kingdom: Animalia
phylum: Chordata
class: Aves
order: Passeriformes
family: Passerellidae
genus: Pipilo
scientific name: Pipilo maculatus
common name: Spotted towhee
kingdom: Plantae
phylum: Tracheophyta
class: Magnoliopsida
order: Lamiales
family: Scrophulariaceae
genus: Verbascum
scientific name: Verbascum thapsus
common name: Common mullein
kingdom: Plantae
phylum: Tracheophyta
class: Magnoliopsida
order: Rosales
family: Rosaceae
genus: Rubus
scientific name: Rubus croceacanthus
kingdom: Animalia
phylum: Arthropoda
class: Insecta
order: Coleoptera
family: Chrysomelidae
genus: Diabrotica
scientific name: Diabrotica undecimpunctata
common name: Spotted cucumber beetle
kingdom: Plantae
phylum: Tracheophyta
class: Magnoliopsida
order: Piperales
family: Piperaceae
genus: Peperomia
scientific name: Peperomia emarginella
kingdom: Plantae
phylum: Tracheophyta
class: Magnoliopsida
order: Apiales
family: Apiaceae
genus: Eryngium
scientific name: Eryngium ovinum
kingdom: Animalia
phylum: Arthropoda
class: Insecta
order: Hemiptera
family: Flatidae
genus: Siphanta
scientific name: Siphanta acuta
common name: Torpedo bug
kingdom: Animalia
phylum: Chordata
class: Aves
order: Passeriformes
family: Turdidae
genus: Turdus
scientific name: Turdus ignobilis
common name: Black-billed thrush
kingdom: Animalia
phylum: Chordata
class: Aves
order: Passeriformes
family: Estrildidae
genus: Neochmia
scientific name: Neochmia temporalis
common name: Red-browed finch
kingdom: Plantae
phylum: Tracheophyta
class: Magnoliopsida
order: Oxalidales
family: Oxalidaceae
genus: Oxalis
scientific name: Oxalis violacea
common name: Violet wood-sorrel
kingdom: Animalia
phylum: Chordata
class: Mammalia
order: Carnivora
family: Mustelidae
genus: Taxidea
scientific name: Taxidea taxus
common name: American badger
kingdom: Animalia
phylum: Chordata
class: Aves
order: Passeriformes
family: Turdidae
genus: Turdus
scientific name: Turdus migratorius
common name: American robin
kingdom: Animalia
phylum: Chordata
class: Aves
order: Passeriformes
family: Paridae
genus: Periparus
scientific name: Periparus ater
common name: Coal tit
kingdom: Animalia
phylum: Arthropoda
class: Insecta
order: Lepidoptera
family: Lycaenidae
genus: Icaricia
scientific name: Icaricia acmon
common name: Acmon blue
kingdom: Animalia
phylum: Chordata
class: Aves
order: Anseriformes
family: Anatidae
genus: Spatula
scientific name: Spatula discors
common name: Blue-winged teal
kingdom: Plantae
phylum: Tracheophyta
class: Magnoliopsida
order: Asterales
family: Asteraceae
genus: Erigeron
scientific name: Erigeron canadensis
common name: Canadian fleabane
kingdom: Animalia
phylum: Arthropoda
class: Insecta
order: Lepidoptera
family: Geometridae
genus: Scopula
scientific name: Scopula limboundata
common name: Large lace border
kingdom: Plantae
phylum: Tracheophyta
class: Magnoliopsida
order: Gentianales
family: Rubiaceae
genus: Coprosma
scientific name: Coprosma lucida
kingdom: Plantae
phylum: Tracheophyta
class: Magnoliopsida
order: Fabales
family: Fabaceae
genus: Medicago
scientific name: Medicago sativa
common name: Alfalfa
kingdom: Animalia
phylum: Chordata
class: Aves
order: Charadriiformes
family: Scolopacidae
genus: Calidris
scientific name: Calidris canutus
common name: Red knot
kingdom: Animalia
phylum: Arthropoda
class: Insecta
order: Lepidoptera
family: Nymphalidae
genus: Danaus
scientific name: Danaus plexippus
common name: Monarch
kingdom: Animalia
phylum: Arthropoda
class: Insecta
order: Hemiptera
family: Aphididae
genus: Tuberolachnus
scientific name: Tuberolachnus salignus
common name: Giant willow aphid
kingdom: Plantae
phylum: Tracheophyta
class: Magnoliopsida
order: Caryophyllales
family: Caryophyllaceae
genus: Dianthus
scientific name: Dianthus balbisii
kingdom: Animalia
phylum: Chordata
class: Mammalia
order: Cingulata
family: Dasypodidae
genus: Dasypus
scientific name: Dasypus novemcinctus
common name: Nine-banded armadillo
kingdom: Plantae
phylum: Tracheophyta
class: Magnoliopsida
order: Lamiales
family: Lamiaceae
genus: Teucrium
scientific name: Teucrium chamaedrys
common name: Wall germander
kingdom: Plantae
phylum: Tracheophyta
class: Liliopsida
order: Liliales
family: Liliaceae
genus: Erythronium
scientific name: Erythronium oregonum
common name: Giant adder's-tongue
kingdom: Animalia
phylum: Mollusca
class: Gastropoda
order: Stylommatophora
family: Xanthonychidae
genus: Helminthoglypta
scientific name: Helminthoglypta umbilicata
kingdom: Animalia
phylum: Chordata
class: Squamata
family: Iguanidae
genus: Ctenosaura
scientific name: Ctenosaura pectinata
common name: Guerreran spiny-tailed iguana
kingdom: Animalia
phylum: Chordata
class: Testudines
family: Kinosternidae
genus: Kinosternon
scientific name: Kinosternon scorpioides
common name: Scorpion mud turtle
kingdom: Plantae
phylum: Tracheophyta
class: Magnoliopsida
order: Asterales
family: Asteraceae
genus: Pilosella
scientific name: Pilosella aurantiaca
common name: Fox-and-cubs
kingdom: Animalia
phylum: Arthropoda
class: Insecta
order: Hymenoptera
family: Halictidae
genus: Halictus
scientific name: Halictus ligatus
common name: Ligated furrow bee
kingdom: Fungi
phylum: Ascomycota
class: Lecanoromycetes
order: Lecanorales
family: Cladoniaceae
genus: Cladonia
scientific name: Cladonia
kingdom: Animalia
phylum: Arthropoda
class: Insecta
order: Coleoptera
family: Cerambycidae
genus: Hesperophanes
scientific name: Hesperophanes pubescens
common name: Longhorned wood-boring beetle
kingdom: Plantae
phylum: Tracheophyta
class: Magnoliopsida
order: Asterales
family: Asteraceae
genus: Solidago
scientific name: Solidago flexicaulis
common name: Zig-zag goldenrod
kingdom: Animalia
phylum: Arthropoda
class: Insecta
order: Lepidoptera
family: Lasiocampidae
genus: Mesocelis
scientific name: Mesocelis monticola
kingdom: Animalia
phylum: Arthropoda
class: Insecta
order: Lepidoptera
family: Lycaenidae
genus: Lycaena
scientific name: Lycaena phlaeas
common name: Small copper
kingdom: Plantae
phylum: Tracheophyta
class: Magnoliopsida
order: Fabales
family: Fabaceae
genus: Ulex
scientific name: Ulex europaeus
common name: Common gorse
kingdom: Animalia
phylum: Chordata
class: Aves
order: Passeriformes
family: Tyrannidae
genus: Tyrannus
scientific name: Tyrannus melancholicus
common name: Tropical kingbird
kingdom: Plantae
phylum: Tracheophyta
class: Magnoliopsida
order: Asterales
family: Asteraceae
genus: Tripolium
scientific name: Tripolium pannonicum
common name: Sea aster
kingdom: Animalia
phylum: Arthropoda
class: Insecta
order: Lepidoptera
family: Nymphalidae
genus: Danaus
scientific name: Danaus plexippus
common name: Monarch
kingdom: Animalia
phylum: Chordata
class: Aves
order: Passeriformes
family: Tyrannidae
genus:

+++++

Turn every line of the data above into a JSON list of strings, with one string per line and blank lines left out.

[
  "kingdom: Animalia",
  "phylum: Chordata",
  "class: Aves",
  "order: Passeriformes",
  "family: Passerellidae",
  "genus: Pipilo",
  "scientific name: Pipilo maculatus",
  "common name: Spotted towhee",
  "kingdom: Plantae",
  "phylum: Tracheophyta",
  "class: Magnoliopsida",
  "order: Lamiales",
  "family: Scrophulariaceae",
  "genus: Verbascum",
  "scientific name: Verbascum thapsus",
  "common name: Common mullein",
  "kingdom: Plantae",
  "phylum: Tracheophyta",
  "class: Magnoliopsida",
  "order: Rosales",
  "family: Rosaceae",
  "genus: Rubus",
  "scientific name: Rubus croceacanthus",
  "kingdom: Animalia",
  "phylum: Arthropoda",
  "class: Insecta",
  "order: Coleoptera",
  "family: Chrysomelidae",
  "genus: Diabrotica",
  "scientific name: Diabrotica undecimpunctata",
  "common name: Spotted cucumber beetle",
  "kingdom: Plantae",
  "phylum: Tracheophyta",
  "class: Magnoliopsida",
  "order: Piperales",
  "family: Piperaceae",
  "genus: Peperomia",
  "scientific name: Peperomia emarginella",
  "kingdom: Plantae",
  "phylum: Tracheophyta",
  "class: Magnoliopsida",
  "order: Apiales",
  "family: Apiaceae",
  "genus: Eryngium",
  "scientific name: Eryngium ovinum",
  "kingdom: Animalia",
  "phylum: Arthropoda",
  "class: Insecta",
  "order: Hemiptera",
  "family: Flatidae",
  "genus: Siphanta",
  "scientific name: Siphanta acuta",
  "common name: Torpedo bug",
  "kingdom: Animalia",
  "phylum: Chordata",
  "class: Aves",
  "order: Passeriformes",
  "family: Turdidae",
  "genus: Turdus",
  "scientific name: Turdus ignobilis",
  "common name: Black-billed thrush",
  "kingdom: Animalia",
  "phylum: Chordata",
  "class: Aves",
  "order: Passeriformes",
  "family: Estrildidae",
  "genus: Neochmia",
  "scientific name: Neochmia temporalis",
  "common name: Red-browed finch",
  "kingdom: Plantae",
  "phylum: Tracheophyta",
  "class: Magnoliopsida",
  "order: Oxalidales",
  "family: Oxalidaceae",
  "genus: Oxalis",
  "scientific name: Oxalis violacea",
  "common name: Violet wood-sorrel",
  "kingdom: Animalia",
  "phylum: Chordata",
  "class: Mammalia",
  "order: Carnivora",
  "family: Mustelidae",
  "genus: Taxidea",
  "scientific name: Taxidea taxus",
  "common name: American badger",
  "kingdom: Animalia",
  "phylum: Chordata",
  "class: Aves",
  "order: Passeriformes",
  "family: Turdidae",
  "genus: Turdus",
  "scientific name: Turdus migratorius",
  "common name: American robin",
  "kingdom: Animalia",
  "phylum: Chordata",
  "class: Aves",
  "order: Passeriformes",
  "family: Paridae",
  "genus: Periparus",
  "scientific name: Periparus ater",
  "common name: Coal tit",
  "kingdom: Animalia",
  "phylum: Arthropoda",
  "class: Insecta",
  "order: Lepidoptera",
  "family: Lycaenidae",
  "genus: Icaricia",
  "scientific name: Icaricia acmon",
  "common name: Acmon blue",
  "kingdom: Animalia",
  "phylum: Chordata",
  "class: Aves",
  "order: Anseriformes",
  "family: Anatidae",
  "genus: Spatula",
  "scientific name: Spatula discors",
  "common name: Blue-winged teal",
  "kingdom: Plantae",
  "phylum: Tracheophyta",
  "class: Magnoliopsida",
  "order: Asterales",
  "family: Asteraceae",
  "genus: Erigeron",
  "scientific name: Erigeron canadensis",
  "common name: Canadian fleabane",
  "kingdom: Animalia",
  "phylum: Arthropoda",
  "class: Insecta",
  "order: Lepidoptera",
  "family: Geometridae",
  "genus: Scopula",
  "scientific name: Scopula limboundata",
  "common name: Large lace border",
  "kingdom: Plantae",
  "phylum: Tracheophyta",
  "class: Magnoliopsida",
  "order: Gentianales",
  "family: Rubiaceae",
  "genus: Coprosma",
  "scientific name: Coprosma lucida",
  "kingdom: Plantae",
  "phylum: Tracheophyta",
  "class: Magnoliopsida",
  "order: Fabales",
  "family: Fabaceae",
  "genus: Medicago",
  "scientific name: Medicago sativa",
  "common name: Alfalfa",
  "kingdom: Animalia",
  "phylum: Chordata",
  "class: Aves",
  "order: Charadriiformes",
  "family: Scolopacidae",
  "genus: Calidris",
  "scientific name: Calidris canutus",
  "common name: Red knot",
  "kingdom: Animalia",
  "phylum: Arthropoda",
  "class: Insecta",
  "order: Lepidoptera",
  "family: Nymphalidae",
  "genus: Danaus",
  "scientific name: Danaus plexippus",
  "common name: Monarch",
  "kingdom: Animalia",
  "phylum: Arthropoda",
  "class: Insecta",
  "order: Hemiptera",
  "family: Aphididae",
  "genus: Tuberolachnus",
  "scientific name: Tuberolachnus salignus",
  "common name: Giant willow aphid",
  "kingdom: Plantae",
  "phylum: Tracheophyta",
  "class: Magnoliopsida",
  "order: Caryophyllales",
  "family: Caryophyllaceae",
  "genus: Dianthus",
  "scientific name: Dianthus balbisii",
  "kingdom: Animalia",
  "phylum: Chordata",
  "class: Mammalia",
  "order: Cingulata",
  "family: Dasypodidae",
  "genus: Dasypus",
  "scientific name: Dasypus novemcinctus",
  "common name: Nine-banded armadillo",
  "kingdom: Plantae",
  "phylum: Tracheophyta",
  "class: Magnoliopsida",
  "order: Lamiales",
  "family: Lamiaceae",
  "genus: Teucrium",
  "scientific name: Teucrium chamaedrys",
  "common name: Wall germander",
  "kingdom: Plantae",
  "phylum: Tracheophyta",
  "class: Liliopsida",
  "order: Liliales",
  "family: Liliaceae",
  "genus: Erythronium",
  "scientific name: Erythronium oregonum",
  "common name: Giant adder's-tongue",
  "kingdom: Animalia",
  "phylum: Mollusca",
  "class: Gastropoda",
  "order: Stylommatophora",
  "family: Xanthonychidae",
  "genus: Helminthoglypta",
  "scientific name: Helminthoglypta umbilicata",
  "kingdom: Animalia",
  "phylum: Chordata",
  "class: Squamata",
  "family: Iguanidae",
  "genus: Ctenosaura",
  "scientific name: Ctenosaura pectinata",
  "common name: Guerreran spiny-tailed iguana",
  "kingdom: Animalia",
  "phylum: Chordata",
  "class: Testudines",
  "family: Kinosternidae",
  "genus: Kinosternon",
  "scientific name: Kinosternon scorpioides",
  "common name: Scorpion mud turtle",
  "kingdom: Plantae",
  "phylum: Tracheophyta",
  "class: Magnoliopsida",
  "order: Asterales",
  "family: Asteraceae",
  "genus: Pilosella",
  "scientific name: Pilosella aurantiaca",
  "common name: Fox-and-cubs",
  "kingdom: Animalia",
  "phylum: Arthropoda",
  "class: Insecta",
  "order: Hymenoptera",
  "family: Halictidae",
  "genus: Halictus",
  "scientific name: Halictus ligatus",
  "common name: Ligated furrow bee",
  "kingdom: Fungi",
  "phylum: Ascomycota",
  "class: Lecanoromycetes",
  "order: Lecanorales",
  "family: Cladoniaceae",
  "genus: Cladonia",
  "scientific name: Cladonia",
  "kingdom: Animalia",
  "phylum: Arthropoda",
  "class: Insecta",
  "order: Coleoptera",
  "family: Cerambycidae",
  "genus: Hesperophanes",
  "scientific name: Hesperophanes pubescens",
  "common name: Longhorned wood-boring beetle",
  "kingdom: Plantae",
  "phylum: Tracheophyta",
  "class: Magnoliopsida",
  "order: Asterales",
  "family: Asteraceae",
  "genus: Solidago",
  "scientific name: Solidago flexicaulis",
  "common name: Zig-zag goldenrod",
  "kingdom: Animalia",
  "phylum: Arthropoda",
  "class: Insecta",
  "order: Lepidoptera",
  "family: Lasiocampidae",
  "genus: Mesocelis",
  "scientific name: Mesocelis monticola",
  "kingdom: Animalia",
  "phylum: Arthropoda",
  "class: Insecta",
  "order: Lepidoptera",
  "family: Lycaenidae",
  "genus: Lycaena",
  "scientific name: Lycaena phlaeas",
  "common name: Small copper",
  "kingdom: Plantae",
  "phylum: Tracheophyta",
  "class: Magnoliopsida",
  "order: Fabales",
  "family: Fabaceae",
  "genus: Ulex",
  "scientific name: Ulex europaeus",
  "common name: Common gorse",
  "kingdom: Animalia",
  "phylum: Chordata",
  "class: Aves",
  "order: Passeriformes",
  "family: Tyrannidae",
  "genus: Tyrannus",
  "scientific name: Tyrannus melancholicus",
  "common name: Tropical kingbird",
  "kingdom: Plantae",
  "phylum: Tracheophyta",
  "class: Magnoliopsida",
  "order: Asterales",
  "family: Asteraceae",
  "genus: Tripolium",
  "scientific name: Tripolium pannonicum",
  "common name: Sea aster",
  "kingdom: Animalia",
  "phylum: Arthropoda",
  "class: Insecta",
  "order: Lepidoptera",
  "family: Nymphalidae",
  "genus: Danaus",
  "scientific name: Danaus plexippus",
  "common name: Monarch",
  "kingdom: Animalia",
  "phylum: Chordata",
  "class: Aves",
  "order: Passeriformes",
  "family: Tyrannidae",
  "genus:"
]